= Bulk purchasing =

Purchasing large quantities for a low unit price

Bulk purchasing or mass buying is the purchase of much larger quantities than the usual, for a unit price that is lower than the usual.

Wholesaling is selling goods in large quantities at a low unit price to retail merchants. The wholesaler will accept a slightly lower sales price for each unit, if the retailer will agree to purchase a much greater quantity of units, so the wholesaler can maximize profit. A wholesaler usually represents a factory where goods are produced. The factory owners can use economy of scale to increase profit as the quantity sold increases.

Retailing is buying goods in a wholesale market to sell them in small quantities at higher prices to consumers. Part of this profit is justified by logistics, the useful distribution function of the retailer, who delivers the goods to consumers and divides those large quantities of goods into many smaller units suitable for many transactions with many small parties of consumers. Retailers can also benefit from economy of scale to increase profit, just like a wholesaler does.

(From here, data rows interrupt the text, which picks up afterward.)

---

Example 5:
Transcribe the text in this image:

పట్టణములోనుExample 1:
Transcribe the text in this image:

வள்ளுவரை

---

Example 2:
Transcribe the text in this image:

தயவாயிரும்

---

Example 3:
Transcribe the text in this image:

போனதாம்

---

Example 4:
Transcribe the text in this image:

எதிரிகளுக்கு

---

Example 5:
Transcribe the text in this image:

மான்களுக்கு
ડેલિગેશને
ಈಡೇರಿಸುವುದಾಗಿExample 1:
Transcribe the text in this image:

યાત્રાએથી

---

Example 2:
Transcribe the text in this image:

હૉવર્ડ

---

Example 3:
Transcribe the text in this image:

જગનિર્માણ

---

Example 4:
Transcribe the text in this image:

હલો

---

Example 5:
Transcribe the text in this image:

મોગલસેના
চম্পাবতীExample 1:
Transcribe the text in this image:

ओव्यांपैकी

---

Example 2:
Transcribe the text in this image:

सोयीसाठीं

Bulk purchasing is when a consumer captures part of the benefits of economy of scale by doing with the retailer what the retailer does with the wholesaler: paying a lower price per unit in exchange for purchasing much larger quantities. This allows the consumer to satisfy more of his or her demands at a lower total cost by acquiring more use value per dollar spent.

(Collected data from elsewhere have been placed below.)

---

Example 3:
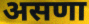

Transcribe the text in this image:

असणा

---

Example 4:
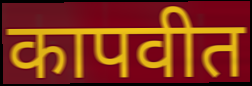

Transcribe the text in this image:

कापवीत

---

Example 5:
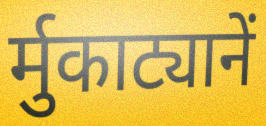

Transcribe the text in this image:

र्मुकाट्यानें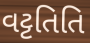
વટ્ટતિતિ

Research has shown that simply displaying the per-unit price for an item sold in bulk would increase the adoption of bulk buying among lower-income families. This population cohort stands to reduce their supermarket expenditures by 5 percent if bulk purchasing is adopted at similar levels as higher-income cohorts.

Consumer demand for savings by bulk purchase has led to the success of big-box stores. Although affected by marginal cost, the total cost does not increase.

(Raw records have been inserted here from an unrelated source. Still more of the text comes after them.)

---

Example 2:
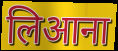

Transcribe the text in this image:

लिआना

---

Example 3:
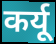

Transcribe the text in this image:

कर्यू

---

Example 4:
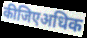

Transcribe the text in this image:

कीजिएअधिक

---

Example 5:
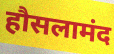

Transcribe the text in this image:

हौसलामंद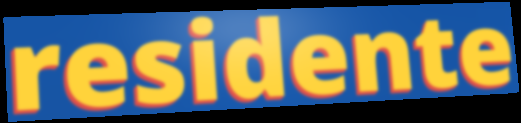
residente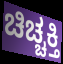
ಚಿಚ್ಚಕ್ತಿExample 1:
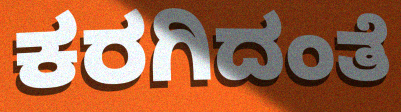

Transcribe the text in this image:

ಕರಗಿದಂತೆ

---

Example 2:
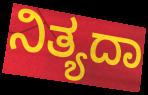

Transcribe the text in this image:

ನಿತ್ಯದಾ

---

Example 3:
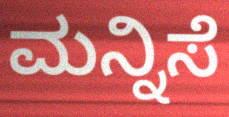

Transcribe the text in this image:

ಮನ್ನಿಸೆ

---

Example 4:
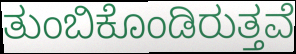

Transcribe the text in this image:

ತುಂಬಿಕೊಂಡಿರುತ್ತವೆ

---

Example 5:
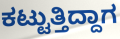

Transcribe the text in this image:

ಕಟ್ಟುತ್ತಿದ್ದಾಗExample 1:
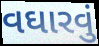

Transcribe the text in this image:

વઘારવું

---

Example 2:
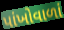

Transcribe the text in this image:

પાંખોવાળાં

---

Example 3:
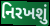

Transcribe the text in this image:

નિરખશું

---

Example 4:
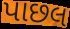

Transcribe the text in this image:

પાછલ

Bulk purchasing also enables greater resilience, such that bulk buyers are able to build stockpiles of necessities. During the COVID-19 pandemic, bulk purchasing also contributed to better health outcomes by decreasing the overall number of trips to the grocery store, thus lessening opportunities for exposure to SARS-CoV-2. Since lower-income individuals were less likely to participate in bulk buying, this likely contributed to socioeconomic-related health inequalities during the pandemic.

The bulk buying of perishables must be carefully planned and calibrated since per-unit savings can be erased if consumers purchase an excessive amount of a particular product and it spoils before it can be consumed or otherwise used.

== Music industry ==

In the music industry, bulk purchasing is one of the illegal practices used to manipulate record charts, beside payola and streaming fraud. In South Korea, this practice is known as sajaegi (사재기). The term is generally used to refer to illegal bulk purchases of any item, but in the music industry, specifically refers to boosting chart rankings through unethical or illegal means.

The term specifically refers to artists or their agencies engaging in manipulative bulk buying, rather than bulk purchasing schemes orchestrated by fans. Nonetheless, some bulk purchasing initiatives led by artists' fans were also accused of being unethical . One controversial case is Dynamite by BTS. The band's fans (called "ARMY") created large fundraisers (or donations) totaling roughly $40,000, according to Paper. Paper also stated that Blackpink's fans, BLINK, raised funds upwards of $10,000 to buy Blackpink's first album, The Album. Other artists cited by Paper for such activities included Stray Kids, Taylor Swift, Harry Styles, Justin Bieber, and Miley Cyrus.

Chart manipulation has been a controversial topic in South Korea. South Korea's Ministry of Culture banned midnight releases altogether, in order to avoid chart manipulation.

Additionally, to stop fan-orchestrated chart manipulation, Billboard has introduced new rules, mainly targeting the Billboard Hot 100. Only 1 digital sale will be counted per customer per week for songs and albums after the rule change. Bulk purchases of 2 or more will not be counted.